Too funny Beefs... I'll pass your question onto the rod builder but I'm guessing its pretty similar to this pic of a different jig blank that also appears to absorb no pressure and puts all the strain on the holder of the rod. ;-) :lol: :lol: :lol:


----------



## beefs (Jan 30, 2006)

spooled1 said:


> beefs said:
> 
> 
> > Is it just me or is that rod not doing its job at all? The actual length of the rod is absorbing next to no pressure and putting all the strain on the anglers hands at the grips?
> ...


Being quite serious Dan - in that first photo, sure the rod has a bend in it but it looks like a floppy noodle, like the main body of the rod isn't doing any work/isn't helping the angler by acting as a lever at all. It's almost straight through the handle and then bent 90 degrees from there. I'm definitely no rod builder and the blank in that picture (not a Dakau rod) sure is super strong - i'm just not sure it's helping the angler much. Would be interested to hear Rohit's response.

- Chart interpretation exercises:
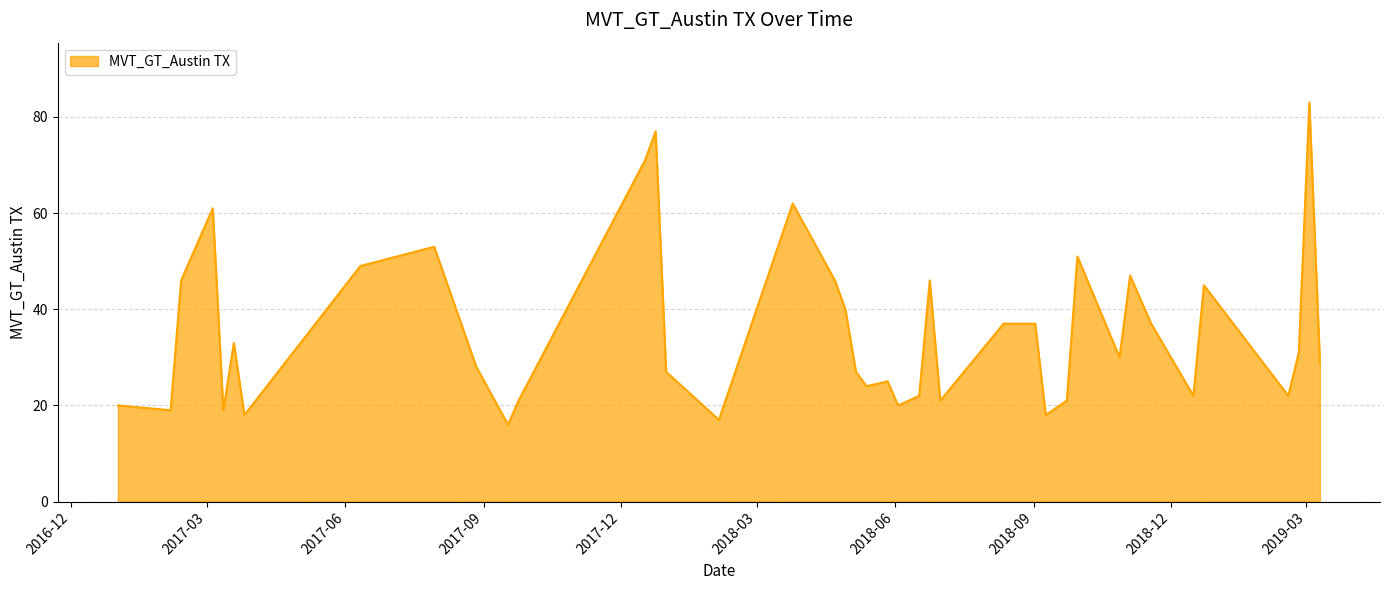

What is the minimum value shown in the chart?

16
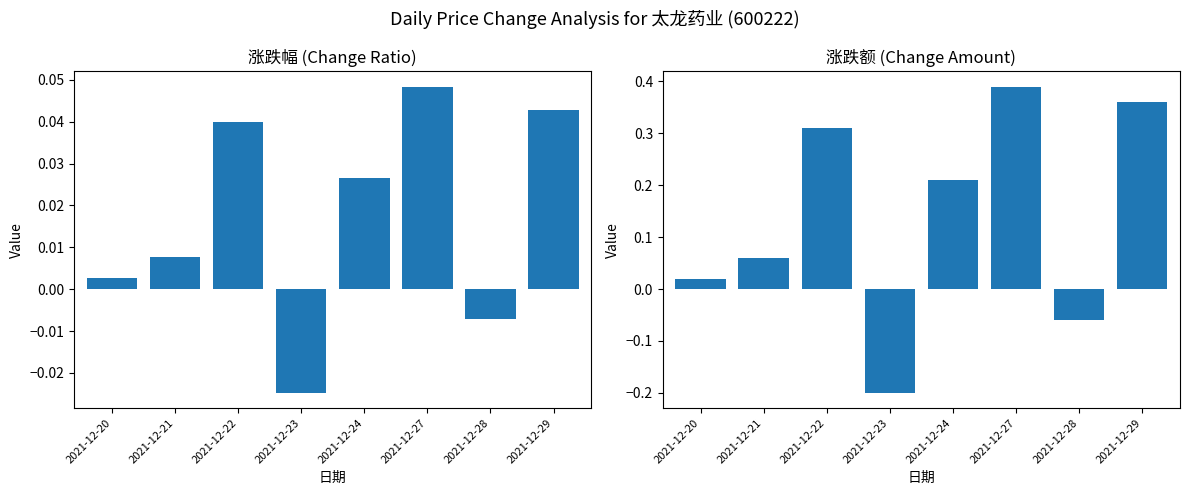

Is it true that 涨跌幅 equals 0.0 at 2021-12-22?

True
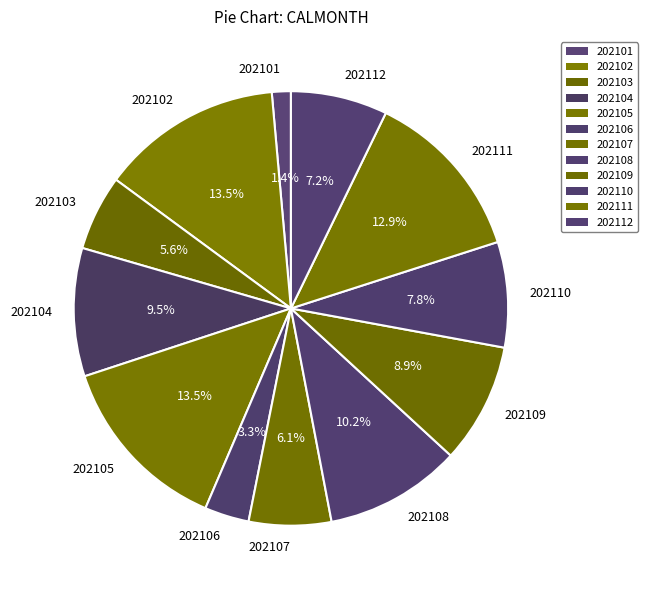

How many slices are in this pie chart?

12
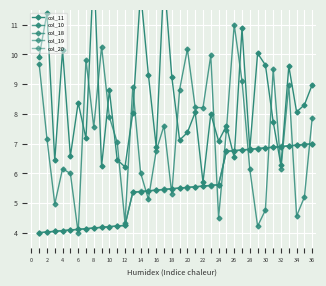

How many data points does each series have?

36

- Task statement: Please carry on the forum thread about the bent fishing rod, picking up after its final sentence. These rows were taken from a separate source.

- Result of the exercise:
The second pic also backs up the point - sure it looks cool, great bend, awesome - but the top 2-3/5ths of the blank is doing absolutely nothing to help the angler fight the fish. To me that first picture looks like a super strong rod that has hooked a fish way outside it's anticipated range.

On a different note - seems he is looking at doing a range of kayak rods, look nice! http://thefishingsite.com.au/forums/YaB ... 1245066502


----------



## spooled1 (Sep 16, 2005)

I'll send him an email for sure. I sorta understand where you're going here. The floppy noodlage you're referring to I would assume happens at the absolute crisis point on anything maxxed out like shown in these pics. I'm no rod builder or jigger, so lets ask Rohit.


----------



## beefs (Jan 30, 2006)

spooled1 said:


> I'll send him an email for sure. I sorta understand where you're going here. The floppy noodlage you're referring to I would assume happens at the absolute crisis point on anything maxxed out like shown in these pics. I'm no rod builder or jigger, so lets ask Rohit.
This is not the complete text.